Lay out every line of the records below as a Markdown table with the columns Row and Line text, numbering the rows and skipping blank lines. Leave the pictures out of the answer.

* * * * * * * * *

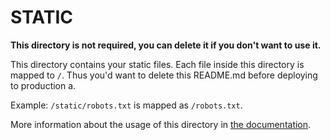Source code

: # STATIC

**This directory is not required, you can delete it if you don't want to use it.**

This directory contains your static files.
Each file inside this directory is mapped to `/`.
Thus you'd want to delete this README.md before deploying to production a.

Example: `/static/robots.txt` is mapped as `/robots.txt`.

More information about the usage of this directory in [the documentation](https://nuxtjs.org/guide/assets#static).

* * * * * * * * *

OUTPUT OF THE TASK:
| Row | Line text |
|---|---|
| 1 | Source code |
| 2 | : # STATIC |
| 3 | **This directory is not required, you can delete it if you don't want to use it.** |
| 4 | This directory contains your static files. |
| 5 | Each file inside this directory is mapped to `/`. |
| 6 | Thus you'd want to delete this README.md before deploying to production a. |
| 7 | Example: `/static/robots.txt` is mapped as `/robots.txt`. |
| 8 | More information about the usage of this directory in [the documentation](https://nuxtjs.org/guide/assets#static). |